Visant à limiter les dérives et à favoriser le stagiaire ce projet de loi s’articule autour de plusieurs axes. Les obligations de l’organisme d’accueil sont reprécisées, avec hausse des indemnités (de 436 à 523 euros) à partir de septembre 2015, pour les stages dépassant deux mois (et plus juste supérieurs à un mois comme souhaité initialement. Aucun stage ne doit viser à exécuter une tâche régulière en entreprise correspondant à un emploi permanent ou à remplacer un salarié. Surtout le nombre de stagiaires par semaine va être limité en fonction de l’effectif de l’organisme d’accueil, avec l’instauration d’un quota qui reste à déterminer.

Les stages sont intégrés à un cursus pédagogique : un volume minimal de formation en établissement doit être assuré afin d’éviter les multiplications d’achat de conventions de stage.

Les droits et protections du stagiaire sont redéfinis. Les stagiaires bénéficient de la protection du code du travail au même titre que les salariés. Pour les stages de plus de deux mois, la convention de stage doit prévoir la possibilité de congés et d’autorisation d’absences. Le stage ne peut pas durer plus de six mois. Le temps de travail du stagiaire est aligné sur celui des employés, il ne peut être supérieur. Enfin le stagiaire a accès au restaurant de l’entreprise ou aux titres-restaurants et il bénéficie de la prise en charge de ses frais de transport. Une amende de 2000 euros par stagiaire est prévue en cas de manquement, 4000 en cas de récidive.

Par ailleurs la limitation de la durée de travail à 35 h n’est pas obligatoire pour les stages en droit et dans le monde agricole. Pour des spécificités liées à leur secteur, les employeurs du monde agricole sont exemptés de rémunérer leurs stagiaires au-delà de deux mois.

L’opposition des entreprises

Il est certain que des abus existent au sein de sociétés qui usent et abusent du statut de stagiaire, notamment pour éviter les recrutements sous contrat de travail. Mais on peut y voir la conséquence directe du manque de flexibilité de notre droit du travail, ainsi que de l’évolution du marché du travail.
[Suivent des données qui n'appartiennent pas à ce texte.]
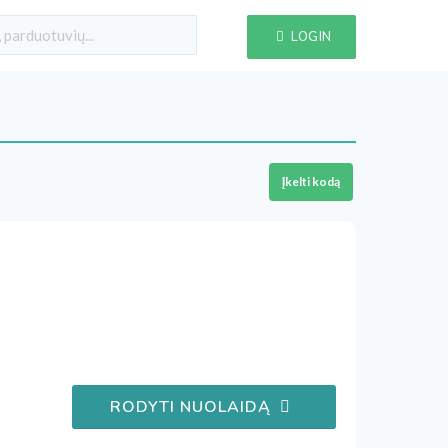
LOGIN
Įkelti kodą
RODYTI NUOLAIDĄ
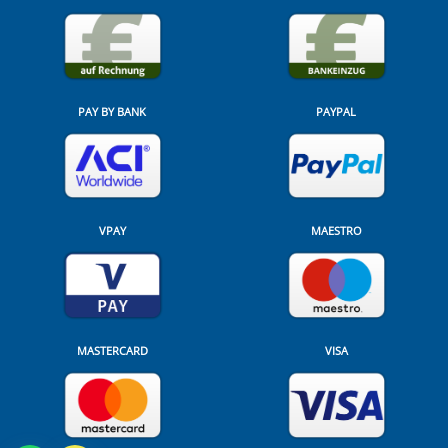
PAY BY BANK
PAYPAL
VPAY
MAESTRO
MASTERCARD
VISA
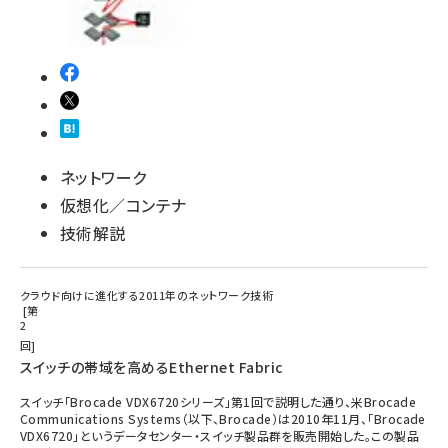
ネットワーク
仮想化／コンテナ
技術解説
クラウド向けに進化する2011年のネットワーク技術
第
2
回
スイッチの帯域を高めるEthernet Fabric
スイッチ「Brocade VDX6720シリーズ」第1回で説明した通り、米Brocade
Communications Systems（以下、Brocade）は2010年11月、「Brocade
VDX6720」というデータセンター・スイッチ製品群を販売開始した。この製品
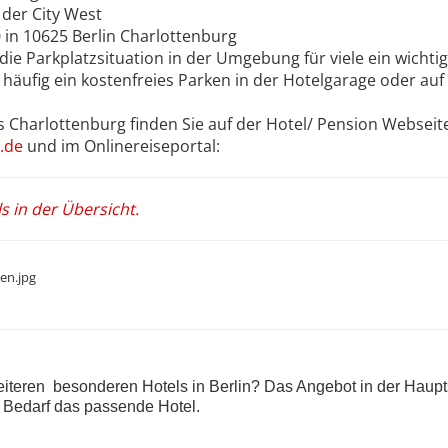
 der City West
 in 10625 Berlin Charlottenburg
die Parkplatzsituation in der Umgebung für viele ein wichti
 häufig ein kostenfreies Parken in der Hotelgarage oder auf
s Charlottenburg finden Sie auf der Hotel/ Pension Webseit
.de
und im Onlinereiseportal:
s in der Übersicht.
iteren besonderen Hotels in Berlin? Das Angebot in der Haupts
n Bedarf das passende Hotel.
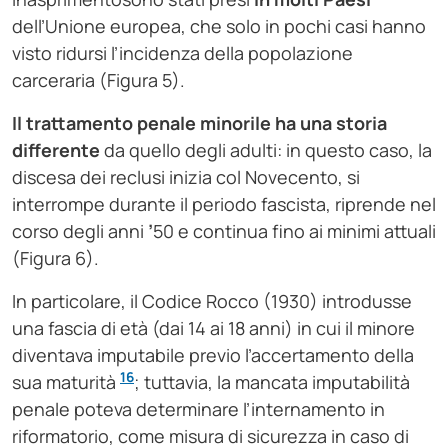
dell’Unione europea, che solo in pochi casi hanno
visto ridursi l’incidenza della popolazione
carceraria (Figura 5).
Il trattamento penale minorile ha una storia
differente
da quello degli adulti: in questo caso, la
discesa dei reclusi inizia col Novecento, si
interrompe durante il periodo fascista, riprende nel
corso degli anni
’
50 e continua fino ai minimi attuali
(Figura 6).
In particolare, il Codice Rocco (1930) introdusse
una fascia di età (dai 14 ai 18 anni) in cui il minore
diventava imputabile previo l’accertamento della
16
sua maturità
; tuttavia, la mancata imputabilità
penale poteva determinare l’internamento in
riformatorio, come misura di sicurezza in caso di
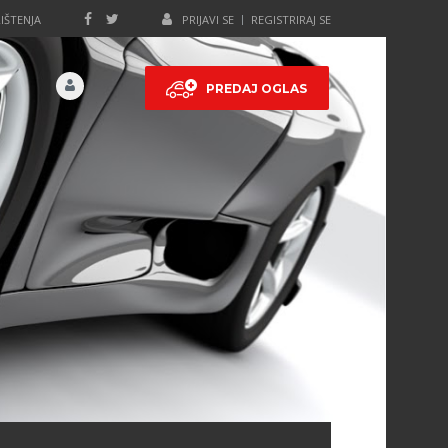
IŠTENJA
PRIJAVI SE
REGISTRIRAJ SE
PREDAJ OGLAS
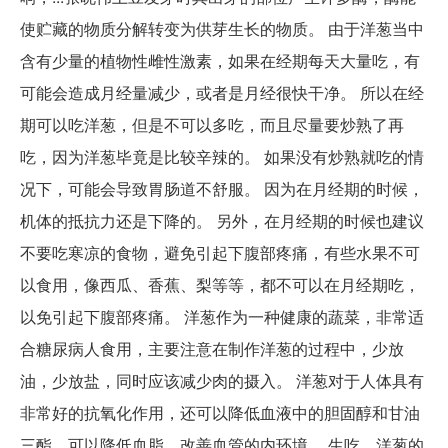
使贮藏的物质分解转变为供芽生长的物质。 由于洋葱当中
含有少量的植物性雌性激素，如果在经期每天大量吃，有
可能会造成月经量减少，或者是月经很快干净。 所以在经
期可以吃洋葱，但是不可以多吃，而且尽量要炒熟了再
吃，因为洋葱毕竟是比较辛辣的。 如果没有炒熟就吃的情
况下，可能会导致胃肠道不舒服。 因为在月经期的时候，
机体的抵抗力还是下降的。 另外，在月经期的时候也建议
不要吃寒凉的食物，避免引起下腹部疼痛，有些水果不可
以食用，像西瓜、香蕉、梨等等，都不可以在月经期吃，
以免引起下腹部疼痛。 洋葱作为一种健康的蔬菜，非常适
合糖尿病人食用，主要注意在制作洋葱的过程中，少放
油，少放盐，同时应该减少肉的摄入。 洋葱对于人体具有
非常好的抗氧化作用，还可以降低血液中的胆固醇和甘油
三酯，可以降低血脂，改善血管的内环境。 生吃，洋葱的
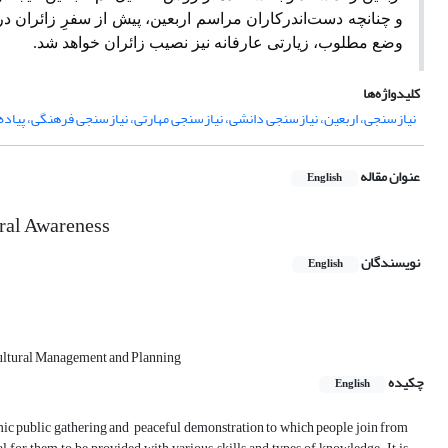
و چنانچه دست‌اندرکاران مراسم اربعین، پیش از سفرِ زائران د
وضع مطلوب، زیارتی عارفانه نیز نصیب زائران خواهد شد.
کلیدواژه‌ها
نیازسنجی، اربعین، نیازسنجی دانشی، نیازسنجی مهارتی، نیازسنجی فرهنگی، پیاده‌
عنوان مقاله
English
ural Awareness
نویسندگان
English
Cultural Management and Planning
چکیده
English
mic public gathering and
peaceful demonstration to which people join from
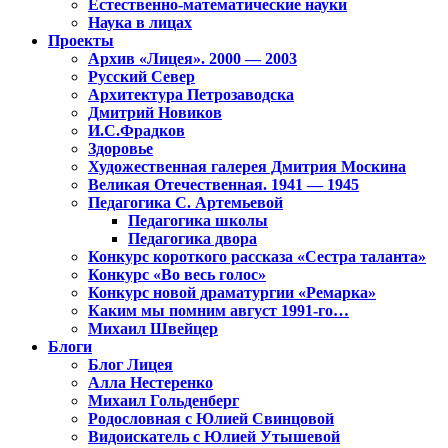
Естественно-математические науки
Наука в лицах
Проекты
Архив «Лицея». 2000 — 2003
Русский Север
Архитектура Петрозаводска
Дмитрий Новиков
И.С.Фрадков
Здоровье
Художественная галерея Дмитрия Москина
Великая Отечественная. 1941 — 1945
Педагогика С. Артемьевой
Педагогика школы
Педагогика двора
Конкурс короткого рассказа «Сестра таланта»
Конкурс «Во весь голос»
Конкурс новой драматургии «Ремарка»
Каким мы помним август 1991-го…
Михаил Швейцер
Блоги
Блог Лицея
Алла Нестеренко
Михаил Гольденберг
Родословная с Юлией Свинцовой
Видоискатель с Юлией Утышевой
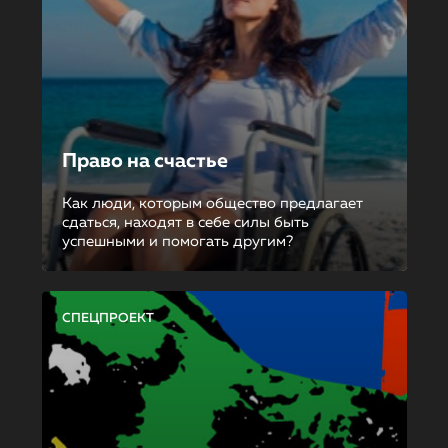
Право на счастье
Как люди, которым общество предлагает
сдаться, находят в себе силы быть
успешными и помогать другим?
СПЕЦПРОЕКТ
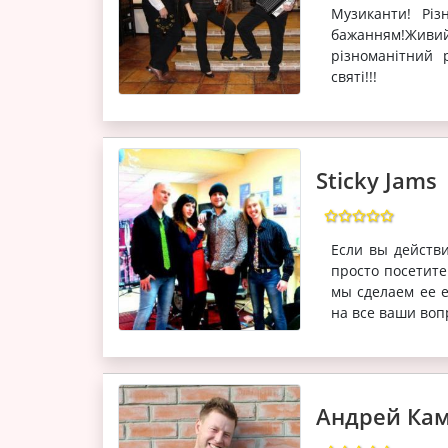
Музиканти! Рі
бажанням!Живий
різноманітний 
святі!!!
Sticky Jams
Если вы действи
просто посетите
мы сделаем ее 
на все ваши воп
Андрей Ка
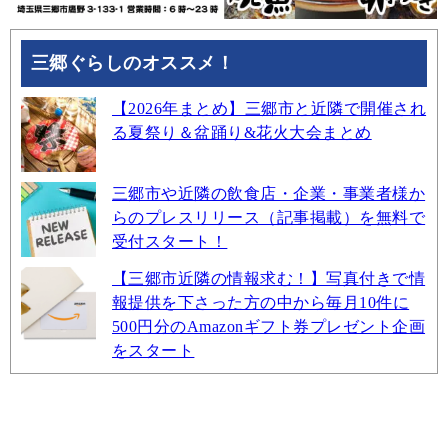
三郷ぐらしのオススメ！
【2026年まとめ】三郷市と近隣で開催され
る夏祭り＆盆踊り&花火大会まとめ
三郷市や近隣の飲食店・企業・事業者様か
らのプレスリリース（記事掲載）を無料で
受付スタート！
【三郷市近隣の情報求む！】写真付きで情
報提供を下さった方の中から毎月10件に
500円分のAmazonギフト券プレゼント企画
をスタート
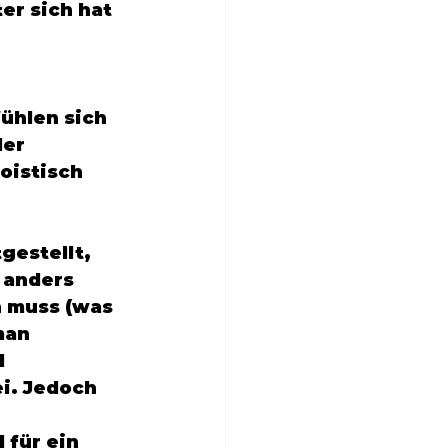
er sich hat 
ühlen sich 
er 
oistisch 
 
gestellt, 
 anders 
 muss (was 
man 
 
i. Jedoch 
 für ein 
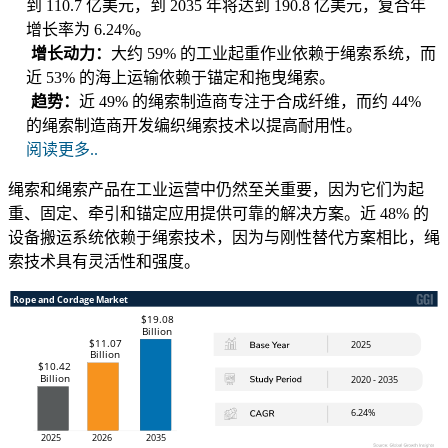
到 110.7 亿美元，到 2035 年将达到 190.8 亿美元，复合年
增长率为 6.24%。
增长动力：
大约 59% 的工业起重作业依赖于绳索系统，而
近 53% 的海上运输依赖于锚定和拖曳绳索。
趋势：
近 49% 的绳索制造商专注于合成纤维，而约 44%
的绳索制造商开发编织绳索技术以提高耐用性。
阅读更多..
绳索和绳索产品在工业运营中仍然至关重要，因为它们为起
重、固定、牵引和锚定应用提供可靠的解决方案。近 48% 的
设备搬运系统依赖于绳索技术，因为与刚性替代方案相比，绳
索技术具有灵活性和强度。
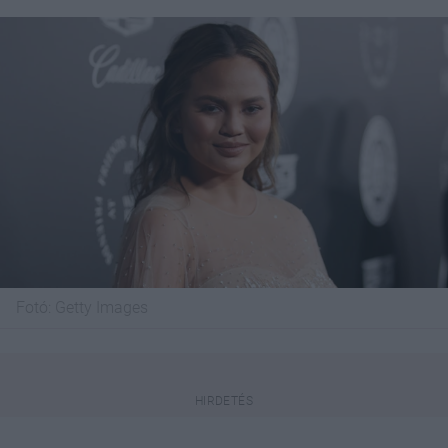
Fotó:
Getty Images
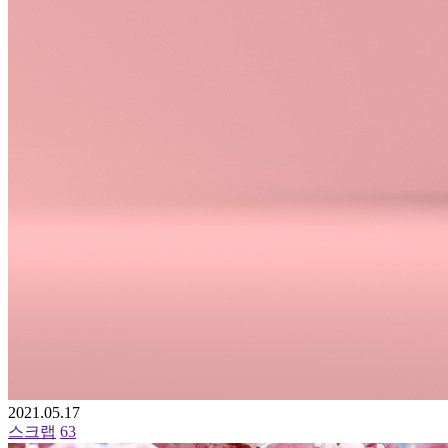
2021.05.17
스크랩
63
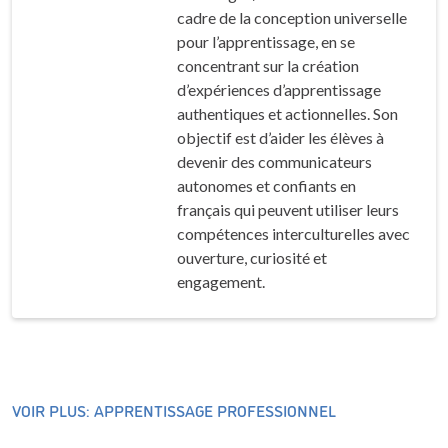
cadre de la conception universelle
pour l’apprentissage, en se
concentrant sur la création
d’expériences d’apprentissage
authentiques et actionnelles. Son
objectif est d’aider les élèves à
devenir des communicateurs
autonomes et confiants en
français qui peuvent utiliser leurs
compétences interculturelles avec
ouverture, curiosité et
engagement.
VOIR PLUS: APPRENTISSAGE PROFESSIONNEL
Les relations de travail se sont durcies et sont peu propices à une confiance des employeurs dans un recrutement à l’aveugle de candidats qu’ils n’ont pas pu tester sur une longue période. Le stage est pour l’employeur un moyen de s’assurer des qualités d’un possible futur employé.

Les entreprises se sont engagées à faire du stage une « porte d’entrée sur le marché du travail », avec une telle loi elles l’annoncent, cette porte pourrait bien se refermer.

Cette disposition vient s’ajouter à un cadre déjà extrêmement lourd et va aggraver la situation des entreprises déjà rendue difficile par des coûts de gestion très lourds. Cette mesure est perçue comme une défiance envers les entreprises et va à l’encontre de l’intérêt général.

Une loi nuisible aux étudiants

La quasi-totalité des formations universitaires exige désormais au moins un stage dans le monde actif, afin de valider la formation. Ce projet de loi, s’il vise à protéger les étudiants stagiaires va au contraire les pénaliser. Car avant d’être éventuellement exploité, il faut arriver à trouver un stage, ce qui est de plus en plus ardu.

La limitation du nombre de stagiaires selon les effectifs de l’entreprise et l’augmentation de la gratification entraineront inévitablement une réduction des offres de stages si nécessaires aux étudiants. Ce qui devait être une première expérience et une porte d’entrée dans le monde du travail va devenir une quête sans fin. Il y aura une concurrence inutile entre les candidats aux stages et la validation de leur formation deviendra plus qu’incertaine.

A trop vouloir protéger les stagiaires on est en train de fermer les vannes de ce recrutement qui reste un fort moyen d’insertion professionnelle.